La fragranza spirituale, San Efrem di Katounakia

Un tempo, visitando il Monte Athos, mi trovai a Katounakia.

Lì viveva un uomo che aveva raggiunto un altissimo grado di santità. Somigliava più a un angelo.

Il suo volto risplendeva della Grazia di Dio. In quel mio cammino verso Katounakia avevo con me due professori di teologia e uno studente del Politecnico. Raggiungemmo il padre dopo una lunga e faticosa salita.

Ci accolse con immensa gioia e amore.

«Provo una grande gioia», diceva, «un sacerdote è venuto nella mia cella».

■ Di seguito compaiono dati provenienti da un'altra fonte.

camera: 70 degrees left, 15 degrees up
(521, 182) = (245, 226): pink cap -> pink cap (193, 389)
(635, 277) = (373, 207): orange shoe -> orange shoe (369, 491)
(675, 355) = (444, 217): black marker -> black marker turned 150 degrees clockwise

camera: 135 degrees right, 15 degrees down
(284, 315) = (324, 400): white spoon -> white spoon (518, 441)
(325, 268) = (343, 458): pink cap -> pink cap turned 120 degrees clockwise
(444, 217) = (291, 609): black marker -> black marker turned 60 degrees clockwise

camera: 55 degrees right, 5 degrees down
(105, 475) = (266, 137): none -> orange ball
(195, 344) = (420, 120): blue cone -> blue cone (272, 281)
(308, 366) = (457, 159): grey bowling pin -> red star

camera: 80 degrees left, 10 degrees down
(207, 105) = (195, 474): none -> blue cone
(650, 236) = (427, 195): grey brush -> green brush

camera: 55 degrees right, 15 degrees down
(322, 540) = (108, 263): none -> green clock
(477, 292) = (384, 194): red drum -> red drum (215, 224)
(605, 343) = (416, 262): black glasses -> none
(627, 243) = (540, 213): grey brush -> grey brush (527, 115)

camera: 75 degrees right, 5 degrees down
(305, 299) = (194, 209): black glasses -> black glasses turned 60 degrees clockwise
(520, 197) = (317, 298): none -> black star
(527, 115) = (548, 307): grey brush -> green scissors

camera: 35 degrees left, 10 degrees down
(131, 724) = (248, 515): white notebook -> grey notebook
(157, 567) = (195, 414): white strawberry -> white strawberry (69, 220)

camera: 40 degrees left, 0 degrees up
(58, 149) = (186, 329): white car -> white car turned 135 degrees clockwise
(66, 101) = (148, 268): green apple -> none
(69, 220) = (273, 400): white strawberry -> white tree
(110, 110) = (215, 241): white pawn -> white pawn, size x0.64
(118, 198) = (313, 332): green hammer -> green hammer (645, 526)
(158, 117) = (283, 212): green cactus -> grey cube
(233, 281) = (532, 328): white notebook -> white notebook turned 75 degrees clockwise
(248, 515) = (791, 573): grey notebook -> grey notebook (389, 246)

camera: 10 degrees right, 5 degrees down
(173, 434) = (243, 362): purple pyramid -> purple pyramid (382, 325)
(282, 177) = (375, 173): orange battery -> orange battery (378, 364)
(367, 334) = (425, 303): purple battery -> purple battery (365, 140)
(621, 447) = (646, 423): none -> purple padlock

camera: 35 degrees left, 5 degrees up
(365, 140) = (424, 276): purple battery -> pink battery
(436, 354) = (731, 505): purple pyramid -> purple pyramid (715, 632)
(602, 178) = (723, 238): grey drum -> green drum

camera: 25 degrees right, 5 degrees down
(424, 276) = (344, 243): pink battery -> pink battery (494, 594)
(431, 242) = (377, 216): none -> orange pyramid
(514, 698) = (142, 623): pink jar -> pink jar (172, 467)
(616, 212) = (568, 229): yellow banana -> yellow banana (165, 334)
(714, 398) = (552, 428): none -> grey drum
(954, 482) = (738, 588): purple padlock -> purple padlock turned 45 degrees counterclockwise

Ci sedemmo e uno dei professori chiese:

«Padre, potete dirci qualcosa sul profumo dello Spirito Santo?».

Il padre Efrem si fece serio e domandò:

«Che cosa intendi?».

«Ecco, padre: le sante reliquie, le sacre icone, non emanano forse un certo profumo?».

«Ah, ah…!» disse il padre e, mentre rifletteva su cosa rispondere, chinò il capo e un grande silenzio si diffuse tutt’intorno.

Poi… oh!, poi un profumo soavissimo inondò tutto il luogo!

Alzai gli occhi e vidi gli altri tre che mi guardavano con gli occhi colmi di lacrime.

Il padre rimase con il capo chino. Una dolcezza invase i nostri cuori, uno stato che ricordava quel «ciò che occhio non vide e orecchio non udì e non salì mai nel cuore dell’uomo», come dice il grande Apostolo Paolo.

Il padre alzò il capo, come un bambino timido, e ci disse:

«Perdonatemi, non sapevo come dirvelo, e ho chiesto a Dio di mostrarvelo».